Ici, on cause game design. On peut aussi bien parler d'un jeu en particulier que de concepts plus généraux, partager un article, le commenter, le critiquer, etc. Un peu tout, en fait, du moment que ça se rattache au game design. On privéligie l'objectivité froide, l'analyse et l'argumentation. Le point crucial est que votre opinion du jeu ou genre en question, on s'en fout. Mais quelque chose de concret, hein, on n'est pas sur le topic de la hype. Ça veut dire que les gros lourds, vous décarrez, même quand ça parle RPG - et ça parlera tôt ou tard de RPG. Les débats à couteaux tirés, les trolls et les gifs sont vivement recommandés mais il faut le faire bien.
Puisque c'est de saison, on attaque avec cette conférence de Jonathan Blow :
Oui c'est encore lui, oui j'en ai marre de le voir partout, oui le titre est pompeux, oui il fait quelques raccourcis, oui il part d'hypothèses qui ne tombent pas sous le sens, oui il donne parfois l'impression d'être un croisement entre un hippie new age et Jean-Claude Van Damme mais il lui arrive aussi de raconter des choses très intéressantes.

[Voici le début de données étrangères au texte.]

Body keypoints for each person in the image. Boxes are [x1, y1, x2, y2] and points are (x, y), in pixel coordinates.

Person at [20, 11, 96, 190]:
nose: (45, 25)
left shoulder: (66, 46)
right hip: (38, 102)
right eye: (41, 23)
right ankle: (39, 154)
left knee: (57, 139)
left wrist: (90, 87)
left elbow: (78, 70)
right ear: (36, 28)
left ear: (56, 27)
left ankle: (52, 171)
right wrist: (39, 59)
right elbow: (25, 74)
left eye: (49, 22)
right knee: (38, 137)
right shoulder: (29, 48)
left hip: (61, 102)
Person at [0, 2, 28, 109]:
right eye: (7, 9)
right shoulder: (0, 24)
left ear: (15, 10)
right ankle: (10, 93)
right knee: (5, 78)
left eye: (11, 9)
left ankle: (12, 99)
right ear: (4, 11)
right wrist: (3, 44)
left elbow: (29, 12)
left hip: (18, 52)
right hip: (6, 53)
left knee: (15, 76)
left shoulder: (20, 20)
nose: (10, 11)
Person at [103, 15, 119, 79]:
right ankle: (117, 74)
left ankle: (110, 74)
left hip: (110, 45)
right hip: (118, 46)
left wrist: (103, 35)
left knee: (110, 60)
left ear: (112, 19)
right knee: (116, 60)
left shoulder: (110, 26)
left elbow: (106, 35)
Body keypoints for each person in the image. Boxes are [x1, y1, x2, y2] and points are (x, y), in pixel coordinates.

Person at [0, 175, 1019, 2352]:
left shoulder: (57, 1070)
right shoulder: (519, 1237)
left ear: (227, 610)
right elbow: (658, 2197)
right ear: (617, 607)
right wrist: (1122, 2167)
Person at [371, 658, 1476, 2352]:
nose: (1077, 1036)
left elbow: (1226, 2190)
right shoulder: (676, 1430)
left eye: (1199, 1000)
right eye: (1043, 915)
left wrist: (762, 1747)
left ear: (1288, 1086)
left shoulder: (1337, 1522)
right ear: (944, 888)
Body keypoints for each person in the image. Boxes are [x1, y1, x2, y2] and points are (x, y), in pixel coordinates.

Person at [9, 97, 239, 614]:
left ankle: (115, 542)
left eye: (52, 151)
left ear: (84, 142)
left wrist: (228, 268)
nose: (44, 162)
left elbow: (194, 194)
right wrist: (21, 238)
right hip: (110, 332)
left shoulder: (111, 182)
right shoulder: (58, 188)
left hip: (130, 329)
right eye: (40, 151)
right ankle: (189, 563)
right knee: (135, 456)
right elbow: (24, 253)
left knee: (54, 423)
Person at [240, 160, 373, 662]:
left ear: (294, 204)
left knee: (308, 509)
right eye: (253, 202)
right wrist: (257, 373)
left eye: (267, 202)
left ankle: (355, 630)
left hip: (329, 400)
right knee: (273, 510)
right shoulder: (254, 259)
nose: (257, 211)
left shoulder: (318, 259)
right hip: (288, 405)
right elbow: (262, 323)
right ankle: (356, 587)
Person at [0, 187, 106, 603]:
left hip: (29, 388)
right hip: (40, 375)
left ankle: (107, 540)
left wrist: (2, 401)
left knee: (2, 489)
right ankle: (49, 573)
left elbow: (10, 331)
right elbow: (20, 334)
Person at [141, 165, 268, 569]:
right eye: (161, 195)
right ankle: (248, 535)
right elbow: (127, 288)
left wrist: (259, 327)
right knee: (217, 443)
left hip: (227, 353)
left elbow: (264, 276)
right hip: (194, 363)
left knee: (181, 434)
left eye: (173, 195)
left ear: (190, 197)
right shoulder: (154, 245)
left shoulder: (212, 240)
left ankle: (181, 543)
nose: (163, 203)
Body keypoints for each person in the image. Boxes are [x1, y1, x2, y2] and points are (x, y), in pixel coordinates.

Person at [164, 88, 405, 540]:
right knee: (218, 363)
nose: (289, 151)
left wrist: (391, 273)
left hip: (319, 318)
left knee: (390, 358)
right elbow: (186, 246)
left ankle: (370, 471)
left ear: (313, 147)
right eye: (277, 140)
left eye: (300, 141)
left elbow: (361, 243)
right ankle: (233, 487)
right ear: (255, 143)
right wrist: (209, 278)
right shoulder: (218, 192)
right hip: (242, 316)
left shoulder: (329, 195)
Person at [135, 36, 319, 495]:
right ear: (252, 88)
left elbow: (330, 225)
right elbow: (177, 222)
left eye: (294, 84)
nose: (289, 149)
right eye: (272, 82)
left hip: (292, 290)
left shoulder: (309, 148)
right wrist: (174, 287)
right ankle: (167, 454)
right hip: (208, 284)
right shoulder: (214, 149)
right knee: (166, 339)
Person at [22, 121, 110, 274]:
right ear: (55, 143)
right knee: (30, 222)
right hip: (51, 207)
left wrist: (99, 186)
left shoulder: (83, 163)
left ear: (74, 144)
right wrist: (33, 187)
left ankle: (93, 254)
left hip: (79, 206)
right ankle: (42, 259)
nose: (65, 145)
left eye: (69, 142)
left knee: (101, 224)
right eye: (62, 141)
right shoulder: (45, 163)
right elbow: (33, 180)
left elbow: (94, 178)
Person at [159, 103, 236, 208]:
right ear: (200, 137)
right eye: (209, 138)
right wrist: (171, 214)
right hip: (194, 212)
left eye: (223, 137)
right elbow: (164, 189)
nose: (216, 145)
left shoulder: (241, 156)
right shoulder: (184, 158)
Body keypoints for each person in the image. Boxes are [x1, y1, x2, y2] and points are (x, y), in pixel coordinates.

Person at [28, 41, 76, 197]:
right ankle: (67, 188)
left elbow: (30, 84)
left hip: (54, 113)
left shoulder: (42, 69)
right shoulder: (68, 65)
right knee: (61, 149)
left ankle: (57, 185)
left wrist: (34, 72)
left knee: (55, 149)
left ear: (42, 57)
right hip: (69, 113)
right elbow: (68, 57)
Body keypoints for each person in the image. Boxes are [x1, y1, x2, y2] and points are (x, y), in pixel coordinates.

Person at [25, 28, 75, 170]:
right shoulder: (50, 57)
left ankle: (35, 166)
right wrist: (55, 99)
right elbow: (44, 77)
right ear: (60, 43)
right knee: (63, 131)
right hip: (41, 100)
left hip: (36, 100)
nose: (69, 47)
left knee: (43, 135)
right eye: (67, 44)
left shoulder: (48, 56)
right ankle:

Il fait le postulat suivant : les jeux « anciens » - avant 1990, en gros - étaient austères et, il faut bien le dire, souvent très chiants. Pour leur donner de l'épaisseur et les rendre plus accrocheurs, les game designers ont développé quatre outils principaux, en adoptant une approche scientifique* : l'intrigue, l'esbrouffe (graphismes, notamment), la proximité immédiate du prochain objectif et le sentiment de récompense/progression (qui se résume souvent à des stats plus élevées ou un plus gros canon). L'ennui est que ce sucre, censé ajouter de la saveur, a fini par devenir le seul ingrédient de beaucoup de jeux actuels. On peut s'amuser comme ça à effeuiller plein de jeux et voir ce qu'il en reste.
Lui, il prend l'exemple de Diablo, non sans une certaine mauvaise foi. Donc on prend Diablo, on vire l'histoire, on gicle les effets pyrotechniques, on jette le loot et tout l'aspect boîte de Skinner, et ça donnerait basiquement les échecs. Premier point de désaccord : ce n'est vraiment pas sympa pour les échecs. Deuxième point de désaccord : l'intérêt principal d'un hack'n slash réside dansle cœur de lasa meule. Eh oui coco, il y a un core gameplay. Je rappelle que la conférence date de 2010, que Torchlight est sorti en 2009 et qu'avant lui, c'était la norme de s'ennuyer sur les combats d'un hack'n slash, mais quand même, cette dimension existait et elle pouvait justifier l'intérêt du genre. Pas sa pertinence, hein (autant jouer à un jeu de baston), mais son intérêt. Troisième point de désaccord : il est où le rapport entre l'intelligence et la finesse des échecs, toute la dimension stratégique, et la bêtise d'un hack'n slash ? Je cherche encore.
L'autre exemple est celui de Farmville dont une version honnête parle d'elle-même. Il explique au passage en quoi ceux qui conçoivent ces horreurs et les vendent sont de gros fils de putes.**
Ce faisant, on peut placer tous les jeux sur une frise. À un bout du spectre, on aurait les jeux « purs » (voire bénéfiques pour le joueur) mais sans signification, comme les échecs, et à l'autre bout, les jeux « creux » comme Farmville, nuisibles. Entre les deux, on peut imaginer toutes les variations possibles. En particulier, j'imagine bien une large plage réservée aux jeux « sympas sans plus ». Vous savez, tous ces jeux auxquels on joue (enfin, pas moi) sans vraiment de déplaisir mais sans vraiment non plus prendre son pied, comme engourdis, au point d'oublier même y avoir joué. Ils emploient exactement ce genre d'artifices. À noter que cette frise ne présume pas de la « qualité » (terme à définir) du jeu bien qu'il puisse y avoir une corrélation.
Là, j'ai plus ou moins paraphrasé la première partie de la conférence mais il y aurait beaucoup à dire sur le reste (je garde ses arguments sur le consentement pour le jour où un veau me parlera de « voter avec le porte-monnaie »). Je vous invite à la regarder intégralement, l'accent est compréhensible.
* Les méthodes de rationalisation du développement et l'application des sciences cognitives sont traitées en fil rouge tout le long de la conférence, c'est hyper intéressant mais là, je ne vais pas trop en parler. Mais si vous arrivez à rebondir dessus, vous êtes des chefs.
** Il aborde également le sujet de l'éthique et de la responsabilité d'un game designer à plusieurs reprises, notamment l'utilisation des outils cités qui conduisent à ne pas respecter le joueur voire le manipuler. C'est très intéressant là aussi, on aura l'occasion d'y revenir.